Exact copy, no pictures: reproduce every record below as it stands.

———

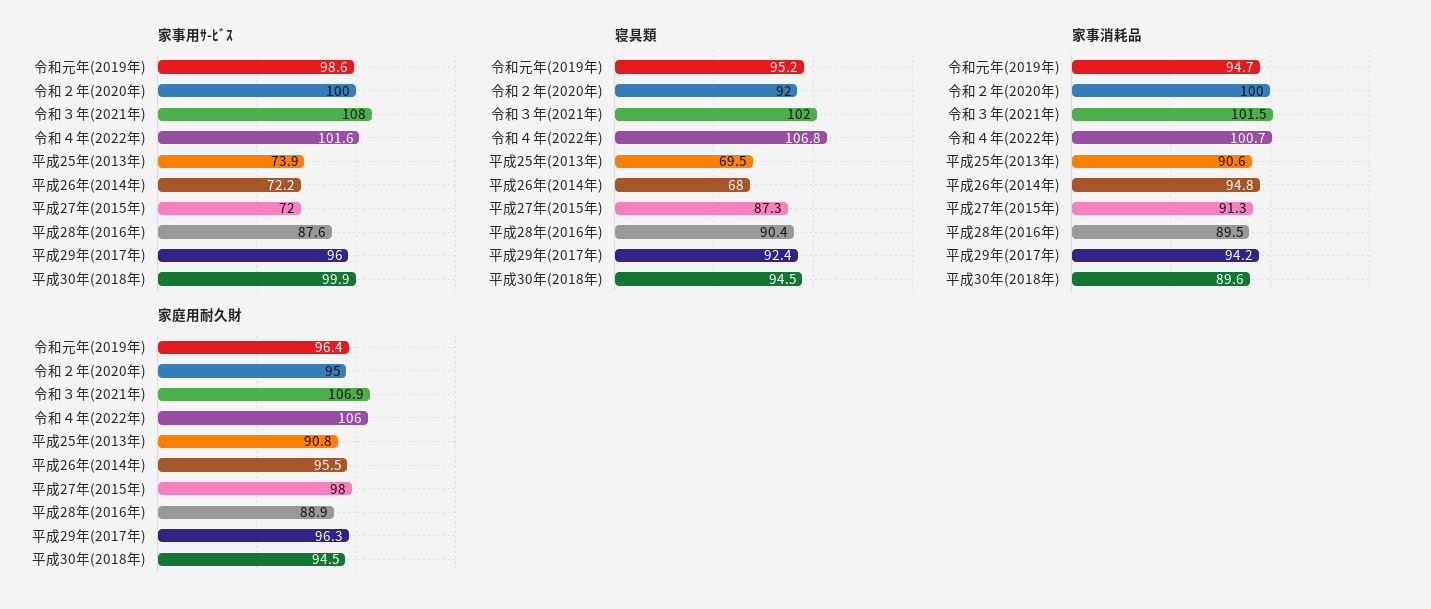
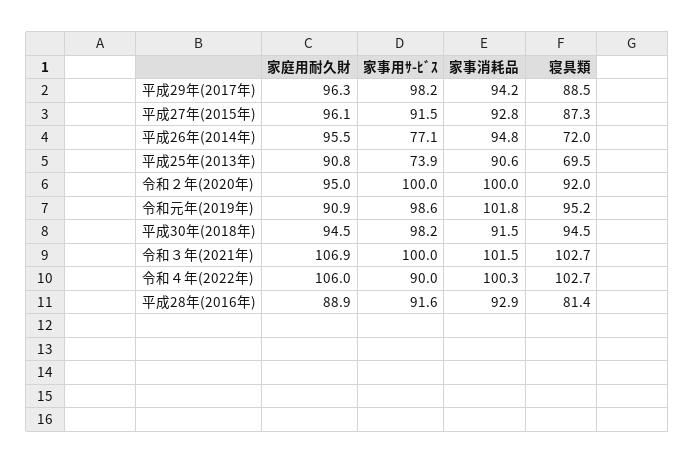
家事用ｻ-ﾋﾞｽ, 令和３年(2021年): 108 -> 100
家事用ｻ-ﾋﾞｽ, 令和４年(2022年): 101.6 -> 90
家事用ｻ-ﾋﾞｽ, 平成26年(2014年): 72.2 -> 77.1
家事用ｻ-ﾋﾞｽ, 平成27年(2015年): 72 -> 91.5
家事用ｻ-ﾋﾞｽ, 平成28年(2016年): 87.6 -> 91.6
家事用ｻ-ﾋﾞｽ, 平成29年(2017年): 96 -> 98.2
家事用ｻ-ﾋﾞｽ, 平成30年(2018年): 99.9 -> 98.2
寝具類, 令和３年(2021年): 102 -> 102.7
寝具類, 令和４年(2022年): 106.8 -> 102.7
寝具類, 平成26年(2014年): 68 -> 72
寝具類, 平成28年(2016年): 90.4 -> 81.4
寝具類, 平成29年(2017年): 92.4 -> 88.5
家事消耗品, 令和元年(2019年): 94.7 -> 101.8
家事消耗品, 令和４年(2022年): 100.7 -> 100.3
家事消耗品, 平成27年(2015年): 91.3 -> 92.8
家事消耗品, 平成28年(2016年): 89.5 -> 92.9
家事消耗品, 平成30年(2018年): 89.6 -> 91.5
家庭用耐久財, 令和元年(2019年): 96.4 -> 90.9
家庭用耐久財, 平成27年(2015年): 98 -> 96.1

———

* RESULT OF THIS EXERCISE
家事用ｻ-ﾋﾞｽ, 令和３年(2021年): 108 -> 100
家事用ｻ-ﾋﾞｽ, 令和４年(2022年): 101.6 -> 90
家事用ｻ-ﾋﾞｽ, 平成26年(2014年): 72.2 -> 77.1
家事用ｻ-ﾋﾞｽ, 平成27年(2015年): 72 -> 91.5
家事用ｻ-ﾋﾞｽ, 平成28年(2016年): 87.6 -> 91.6
家事用ｻ-ﾋﾞｽ, 平成29年(2017年): 96 -> 98.2
家事用ｻ-ﾋﾞｽ, 平成30年(2018年): 99.9 -> 98.2
寝具類, 令和３年(2021年): 102 -> 102.7
寝具類, 令和４年(2022年): 106.8 -> 102.7
寝具類, 平成26年(2014年): 68 -> 72
寝具類, 平成28年(2016年): 90.4 -> 81.4
寝具類, 平成29年(2017年): 92.4 -> 88.5
家事消耗品, 令和元年(2019年): 94.7 -> 101.8
家事消耗品, 令和４年(2022年): 100.7 -> 100.3
家事消耗品, 平成27年(2015年): 91.3 -> 92.8
家事消耗品, 平成28年(2016年): 89.5 -> 92.9
家事消耗品, 平成30年(2018年): 89.6 -> 91.5
家庭用耐久財, 令和元年(2019年): 96.4 -> 90.9
家庭用耐久財, 平成27年(2015年): 98 -> 96.1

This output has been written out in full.